By using the available data from the Bolt, and the data from the charging session providers I was able to create a battery State of Charge (SOC) graph. You’ll notice there is not much charging above 60-70% SOC, that’s because the chargers bill by the minute and the charge rate by that SOC has dropped to below 30 kW and therefore each kWh of energy gets expensive, it is better to drive and lower the battery SOC to where it will charge at 50 kW again. A car with a faster charging rate presents a different scenario. As to how low a SOC to go to, that depends on where the next chargers are. On the second day I had to charge more often as the rain and snow caused the car to use energy more quickly, I took more breaks due to the terrible driving conditions, and I had trouble with one charger (at 1500 km) and could not get a full charge. (s. Lapp, April 2021)

Here are the costs as billed including taxes at each charge stop. The total was $101.89 for the 1614 km trip. (S. Lapp, April 2021)

April 1st 2021 through New Brunswick. A cruel April fools day! The wipers have just moved to the up position and the windshield is already obscured by fresh rain. (S. Lapp, April 2021)

The end of trip energy pie chart shows 6% of the trip energy was used for the heating and defrosting. There is a difference between “charge energy” of 350 kWh, and “Energy used” of 328 kWh, due to the battery charge/discharge efficiency, which worked out to 93% in this drive. I haven’t done exhaustive analysis to see how accurate that is. (S. Lapp, April 2021)

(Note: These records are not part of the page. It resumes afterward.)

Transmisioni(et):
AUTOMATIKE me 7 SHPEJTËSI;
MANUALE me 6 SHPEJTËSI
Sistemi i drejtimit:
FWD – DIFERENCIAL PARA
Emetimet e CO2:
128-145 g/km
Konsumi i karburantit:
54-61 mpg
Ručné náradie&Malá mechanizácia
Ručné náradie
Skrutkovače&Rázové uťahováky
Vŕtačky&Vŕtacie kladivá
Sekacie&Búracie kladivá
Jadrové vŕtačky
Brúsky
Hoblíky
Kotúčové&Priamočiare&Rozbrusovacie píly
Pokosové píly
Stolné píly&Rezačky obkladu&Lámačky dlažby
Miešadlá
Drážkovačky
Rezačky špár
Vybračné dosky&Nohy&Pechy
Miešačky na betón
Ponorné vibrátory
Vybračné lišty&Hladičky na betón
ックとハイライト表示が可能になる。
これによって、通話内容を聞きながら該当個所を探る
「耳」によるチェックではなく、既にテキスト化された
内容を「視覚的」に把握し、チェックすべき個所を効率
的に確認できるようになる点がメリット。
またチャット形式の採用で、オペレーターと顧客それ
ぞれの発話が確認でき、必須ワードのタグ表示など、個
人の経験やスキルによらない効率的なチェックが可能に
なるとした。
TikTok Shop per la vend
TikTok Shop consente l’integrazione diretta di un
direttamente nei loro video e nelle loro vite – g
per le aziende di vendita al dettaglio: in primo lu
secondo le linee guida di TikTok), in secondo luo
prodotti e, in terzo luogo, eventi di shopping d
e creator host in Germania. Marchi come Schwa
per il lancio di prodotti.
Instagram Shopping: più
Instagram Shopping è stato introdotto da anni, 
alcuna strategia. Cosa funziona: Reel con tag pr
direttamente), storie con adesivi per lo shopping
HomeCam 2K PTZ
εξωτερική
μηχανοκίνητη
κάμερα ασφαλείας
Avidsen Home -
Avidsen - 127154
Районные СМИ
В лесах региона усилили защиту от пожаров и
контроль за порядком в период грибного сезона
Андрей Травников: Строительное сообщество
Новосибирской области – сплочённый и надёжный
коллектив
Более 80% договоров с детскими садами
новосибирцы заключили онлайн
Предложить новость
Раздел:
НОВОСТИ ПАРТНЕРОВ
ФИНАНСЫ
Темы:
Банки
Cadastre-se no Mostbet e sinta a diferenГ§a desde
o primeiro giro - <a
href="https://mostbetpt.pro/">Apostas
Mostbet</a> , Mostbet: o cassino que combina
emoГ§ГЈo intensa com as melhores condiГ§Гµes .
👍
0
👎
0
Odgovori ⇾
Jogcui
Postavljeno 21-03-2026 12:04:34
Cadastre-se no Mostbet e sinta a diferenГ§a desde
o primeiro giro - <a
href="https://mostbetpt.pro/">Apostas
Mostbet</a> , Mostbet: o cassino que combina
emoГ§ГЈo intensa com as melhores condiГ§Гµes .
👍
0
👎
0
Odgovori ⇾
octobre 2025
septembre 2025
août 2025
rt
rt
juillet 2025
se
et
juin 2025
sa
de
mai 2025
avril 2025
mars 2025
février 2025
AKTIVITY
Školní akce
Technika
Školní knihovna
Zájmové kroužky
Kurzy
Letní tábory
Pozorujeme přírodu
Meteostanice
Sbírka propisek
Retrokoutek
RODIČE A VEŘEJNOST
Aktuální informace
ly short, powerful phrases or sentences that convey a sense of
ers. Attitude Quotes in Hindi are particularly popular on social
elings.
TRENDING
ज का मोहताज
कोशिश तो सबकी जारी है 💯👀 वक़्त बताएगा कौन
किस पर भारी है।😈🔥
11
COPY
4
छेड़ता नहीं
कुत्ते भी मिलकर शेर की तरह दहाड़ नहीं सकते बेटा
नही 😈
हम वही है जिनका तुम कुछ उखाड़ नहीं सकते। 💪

A Long Distance Trip (April 2021)

To the left are data from an April 2021 trip from Sydenham, Ontario, to Peggy’s Cove, Nova Scotia, with a 2019 Chevy Bolt.  A total trip distance of 1614 km over two days. The first day was dry and about 5-10 C temperature.  On the second day the weather was terrible, it snowed initially and then rained heavily for almost the entire day. The added rolling resistance and colder temperatures of this trip resulted in much higher electricity consumption and more frequent charging stops.